On the (Statistical) Detection of Adversarial Examples
Kathrin Grosse
and
Praveen Manoharan
and
Nicolas Papernot
and
Michael Backes
and
Patrick McDaniel
arXiv e-Print archive - 2017 via Local arXiv
Keywords:
cs.CR, cs.LG, stat.ML
First published: 2017/02/21 (7 years ago) Abstract: Machine Learning (ML) models are applied in a variety of tasks such as
network intrusion detection or Malware classification. Yet, these models are
vulnerable to a class of malicious inputs known as adversarial examples. These
are slightly perturbed inputs that are classified incorrectly by the ML model.

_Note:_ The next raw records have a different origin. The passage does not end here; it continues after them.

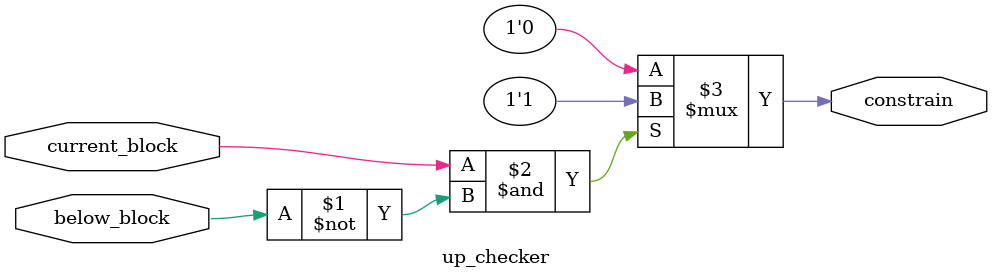
<source format=sv>
module up_checker (
					input current_block, below_block,
					output constrain
);

	// if the current block exists, we are checking to see if it has a neighbor below. 
	// if not does not, that means the character cannot move past the current block in the upward direction
	assign constrain = ( current_block & ~below_block ? 1'b1 : 1'b0 );
		
endmodule

</source>
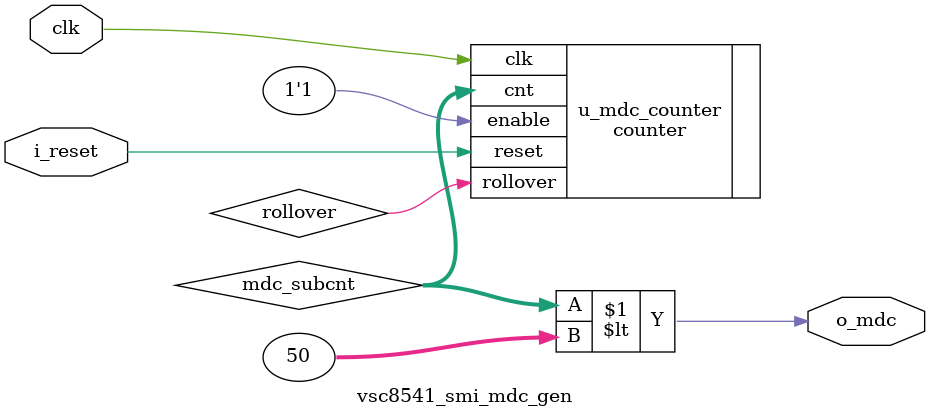
<source format=sv>
`ifndef VSC8541_SMI_MDC_GEN
	`define VSC8541_SMI_MDC_GEN 1


module vsc8541_smi_mdc_gen 
	#(
		DIVISOR=100
	) (
	input clk,    // Clock
	input i_reset,
	output o_mdc
	);

	localparam MDC_SUBCNT_WIDTH = $clog2(DIVISOR);

	logic [MDC_SUBCNT_WIDTH-1 : 0] mdc_subcnt;
	logic rollover;

	// clock divider to generate dclk
	counter #(
		.WIDTH    (MDC_SUBCNT_WIDTH),
		.MAX_VALUE(DIVISOR-1        )
	) u_mdc_counter (
		.clk     (clk        ),
		.reset   (i_reset),
		.enable  ('1         ),
		.cnt     (mdc_subcnt),
		.rollover(rollover)
	);

	assign o_mdc = (mdc_subcnt < DIVISOR>>1);	

endmodule : vsc8541_smi_mdc_gen

`endif
</source>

The mitigation of these adversarial inputs remains an open problem. As a step
towards understanding adversarial examples, we show that they are not drawn
from the same distribution than the original data, and can thus be detected
using statistical tests. Using thus knowledge, we introduce a complimentary
approach to identify specific inputs that are adversarial. Specifically, we
augment our ML model with an additional output, in which the model is trained
to classify all adversarial inputs. We evaluate our approach on multiple
adversarial example crafting methods (including the fast gradient sign and
saliency map methods) with several datasets. The statistical test flags sample
sets containing adversarial inputs confidently at sample sizes between 10 and
100 data points. Furthermore, our augmented model either detects adversarial
examples as outliers with high accuracy (> 80%) or increases the adversary's
cost - the perturbation added - by more than 150%. In this way, we show that
statistical properties of adversarial examples are essential to their
detection.
Grosse et al. use statistical tests to detect adversarial examples; additionally, machine learning algorithms are adapted to detect adversarial examples on-the-fly of performing classification. The idea of using statistics tests to detect adversarial examples is simple: assuming that there is a true data distribution, a machine learning algorithm can only approximate this distribution – i.e. each algorithm “learns” an approximate distribution. The ideal adversary uses this discrepancy to draw a sample from the data distribution where data distribution and learned distribution differ – resulting in mis-classification. In practice, they show that kernel-based two-sample statistics hypothesis testing can be used to identify a set of adversarial examples (but not individual one). In order to also detect individual ones, each classifier is augmented to also detect whether the input is an adversarial example. This approach is similar to adversarial training, where adversarial examples are included in the training set with the correct label. However, I believe that it is possible to again craft new examples to the augmented classifier – as is also possible with adversarial training.